Вова смотрел Климу в рот и верил каждому его слову. Он, как большинство болезненно жадных людей, был доверчив и послушен, словно домашнее животное. Он сразу забыл, что Саня Анисимов и Артем Бутейко его приятели. Ну правильно, разве деловой человек обращает внимание на такие мелочи? Наоборот, отлично, что он знаком с обоими и владеет информацией. Ценность его как делового партнера резко возрастала и в глазах Клима, и в глазах заказчиков. Кстати, их он вообще никогда не видел, этих заказчиков, но знал со слов Клима, что они люди очень крутые. Все классно получилось, и не стоило изводить себя сомнениями. Клим сказал, что заказчики остались довольны, отвалили много, но есть шанс получить больше.

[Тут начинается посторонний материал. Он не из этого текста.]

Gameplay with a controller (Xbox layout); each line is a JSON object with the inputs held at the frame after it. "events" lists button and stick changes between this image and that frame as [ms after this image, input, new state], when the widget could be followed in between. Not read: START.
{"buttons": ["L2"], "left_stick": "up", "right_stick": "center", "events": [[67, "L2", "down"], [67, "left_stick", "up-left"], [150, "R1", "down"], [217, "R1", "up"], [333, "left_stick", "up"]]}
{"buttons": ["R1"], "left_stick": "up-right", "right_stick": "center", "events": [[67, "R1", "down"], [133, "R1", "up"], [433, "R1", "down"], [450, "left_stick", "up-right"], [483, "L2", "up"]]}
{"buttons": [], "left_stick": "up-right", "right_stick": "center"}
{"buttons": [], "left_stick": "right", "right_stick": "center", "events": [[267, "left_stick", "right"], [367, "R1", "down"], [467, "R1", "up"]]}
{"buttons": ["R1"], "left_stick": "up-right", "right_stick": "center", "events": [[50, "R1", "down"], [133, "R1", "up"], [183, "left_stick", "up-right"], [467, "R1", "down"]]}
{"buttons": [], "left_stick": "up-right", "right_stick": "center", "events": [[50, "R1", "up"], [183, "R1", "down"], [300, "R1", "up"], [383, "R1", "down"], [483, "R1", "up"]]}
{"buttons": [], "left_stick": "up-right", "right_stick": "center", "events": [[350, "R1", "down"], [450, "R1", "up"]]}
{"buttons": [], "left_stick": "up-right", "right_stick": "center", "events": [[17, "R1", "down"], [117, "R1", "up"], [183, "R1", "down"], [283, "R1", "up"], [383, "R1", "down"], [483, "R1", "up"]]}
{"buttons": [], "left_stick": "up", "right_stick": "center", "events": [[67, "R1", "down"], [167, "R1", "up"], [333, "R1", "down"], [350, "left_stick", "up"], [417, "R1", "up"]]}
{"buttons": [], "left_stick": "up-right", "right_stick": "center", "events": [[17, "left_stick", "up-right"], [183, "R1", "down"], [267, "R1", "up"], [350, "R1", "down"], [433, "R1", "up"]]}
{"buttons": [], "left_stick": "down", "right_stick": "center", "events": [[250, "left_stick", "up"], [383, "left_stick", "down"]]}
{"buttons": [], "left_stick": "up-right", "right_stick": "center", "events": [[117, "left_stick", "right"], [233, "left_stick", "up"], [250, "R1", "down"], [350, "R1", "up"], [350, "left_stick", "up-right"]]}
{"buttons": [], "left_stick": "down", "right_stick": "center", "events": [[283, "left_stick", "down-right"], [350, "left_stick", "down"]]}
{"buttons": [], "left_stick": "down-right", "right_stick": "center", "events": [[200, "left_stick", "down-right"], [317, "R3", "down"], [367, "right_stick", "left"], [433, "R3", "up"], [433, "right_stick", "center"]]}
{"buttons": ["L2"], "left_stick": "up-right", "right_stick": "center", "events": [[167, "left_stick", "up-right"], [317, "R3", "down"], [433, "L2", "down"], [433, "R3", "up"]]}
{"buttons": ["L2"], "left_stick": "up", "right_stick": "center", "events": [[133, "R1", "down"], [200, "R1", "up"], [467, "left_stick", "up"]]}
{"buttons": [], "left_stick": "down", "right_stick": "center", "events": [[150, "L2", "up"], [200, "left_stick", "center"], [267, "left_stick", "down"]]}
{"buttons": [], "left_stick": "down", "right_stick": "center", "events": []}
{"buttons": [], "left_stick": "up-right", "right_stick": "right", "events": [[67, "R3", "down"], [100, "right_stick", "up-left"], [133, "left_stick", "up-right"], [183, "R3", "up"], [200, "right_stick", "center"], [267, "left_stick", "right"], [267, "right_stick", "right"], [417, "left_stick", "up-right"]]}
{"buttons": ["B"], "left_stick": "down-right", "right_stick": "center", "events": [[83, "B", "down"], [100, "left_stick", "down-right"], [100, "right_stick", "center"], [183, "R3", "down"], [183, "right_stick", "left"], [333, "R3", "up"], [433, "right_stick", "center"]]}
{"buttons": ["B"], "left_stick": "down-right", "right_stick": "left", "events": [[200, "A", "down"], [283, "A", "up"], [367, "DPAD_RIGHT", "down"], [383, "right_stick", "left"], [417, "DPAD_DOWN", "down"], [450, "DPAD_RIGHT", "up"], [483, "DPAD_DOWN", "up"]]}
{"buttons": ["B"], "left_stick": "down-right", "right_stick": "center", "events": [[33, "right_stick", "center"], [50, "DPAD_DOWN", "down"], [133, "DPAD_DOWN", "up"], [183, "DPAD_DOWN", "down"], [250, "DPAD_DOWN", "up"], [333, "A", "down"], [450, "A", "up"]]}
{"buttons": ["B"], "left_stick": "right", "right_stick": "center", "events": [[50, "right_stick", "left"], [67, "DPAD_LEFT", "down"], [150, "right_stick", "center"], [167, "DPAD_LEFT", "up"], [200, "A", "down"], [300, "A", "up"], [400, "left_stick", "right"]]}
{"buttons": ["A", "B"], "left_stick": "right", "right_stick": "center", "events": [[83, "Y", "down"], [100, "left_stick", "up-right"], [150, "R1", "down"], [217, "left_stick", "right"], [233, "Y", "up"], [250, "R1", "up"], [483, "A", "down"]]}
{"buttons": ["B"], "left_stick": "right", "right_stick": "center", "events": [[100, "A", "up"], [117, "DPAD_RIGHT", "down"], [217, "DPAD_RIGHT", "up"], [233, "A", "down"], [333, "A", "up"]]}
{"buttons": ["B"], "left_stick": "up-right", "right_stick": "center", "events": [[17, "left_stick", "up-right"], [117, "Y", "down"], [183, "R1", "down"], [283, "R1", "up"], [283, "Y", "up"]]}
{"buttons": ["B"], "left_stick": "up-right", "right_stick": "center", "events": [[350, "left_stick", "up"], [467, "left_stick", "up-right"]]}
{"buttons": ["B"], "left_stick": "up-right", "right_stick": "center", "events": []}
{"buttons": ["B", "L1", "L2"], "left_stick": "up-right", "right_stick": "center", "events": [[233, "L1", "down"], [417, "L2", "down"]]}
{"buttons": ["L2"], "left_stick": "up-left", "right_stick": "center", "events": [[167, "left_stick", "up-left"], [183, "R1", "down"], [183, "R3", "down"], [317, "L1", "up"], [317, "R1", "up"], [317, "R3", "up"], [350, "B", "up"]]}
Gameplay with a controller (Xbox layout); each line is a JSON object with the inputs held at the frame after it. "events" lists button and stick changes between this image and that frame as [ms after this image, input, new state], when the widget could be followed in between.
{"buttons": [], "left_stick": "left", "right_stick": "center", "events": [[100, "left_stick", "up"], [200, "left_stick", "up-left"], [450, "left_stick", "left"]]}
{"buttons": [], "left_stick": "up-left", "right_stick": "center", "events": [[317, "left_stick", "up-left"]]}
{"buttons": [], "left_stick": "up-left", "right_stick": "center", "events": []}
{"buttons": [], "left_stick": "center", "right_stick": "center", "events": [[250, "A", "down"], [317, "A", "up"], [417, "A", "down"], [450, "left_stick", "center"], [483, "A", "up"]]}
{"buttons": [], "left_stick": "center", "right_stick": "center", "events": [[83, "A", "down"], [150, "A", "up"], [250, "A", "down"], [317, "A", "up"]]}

Клим дал ему всего тысячу, но предупредил, что это так, мелочь, небольшой процент от Вовиной части. Первые деньги, полученные за выполнение заказа, тем более такого сложного, с подставой, с инсценировкой, трогать нельзя.
– Плохая примета. Положено первую зарплату маме отдать, – объяснял Клим, – тогда деньги не переведутся. У тебя вместо мамы будет счет в немецком банке. Я сейчас все на тебя оформлю, сумма там приличная, и через пару лет набегут хорошие проценты, домик себе купишь, где захочешь, и станешь жить на то, что мы получим за следующие заказы.
Вову не интересовало, каким образом сумеет Клим открыть на его имя счет в заграничном банке, не предъявив ни его самого, ни его документов. Он знал, что Клим все сделает, как надо. Вообще, думать было некогда. Второй заказ поступил почти сразу после первого. Клим обещал, что заварятся серьезные дела и денег будет много. Так оно и получается. Чего ж тут думать?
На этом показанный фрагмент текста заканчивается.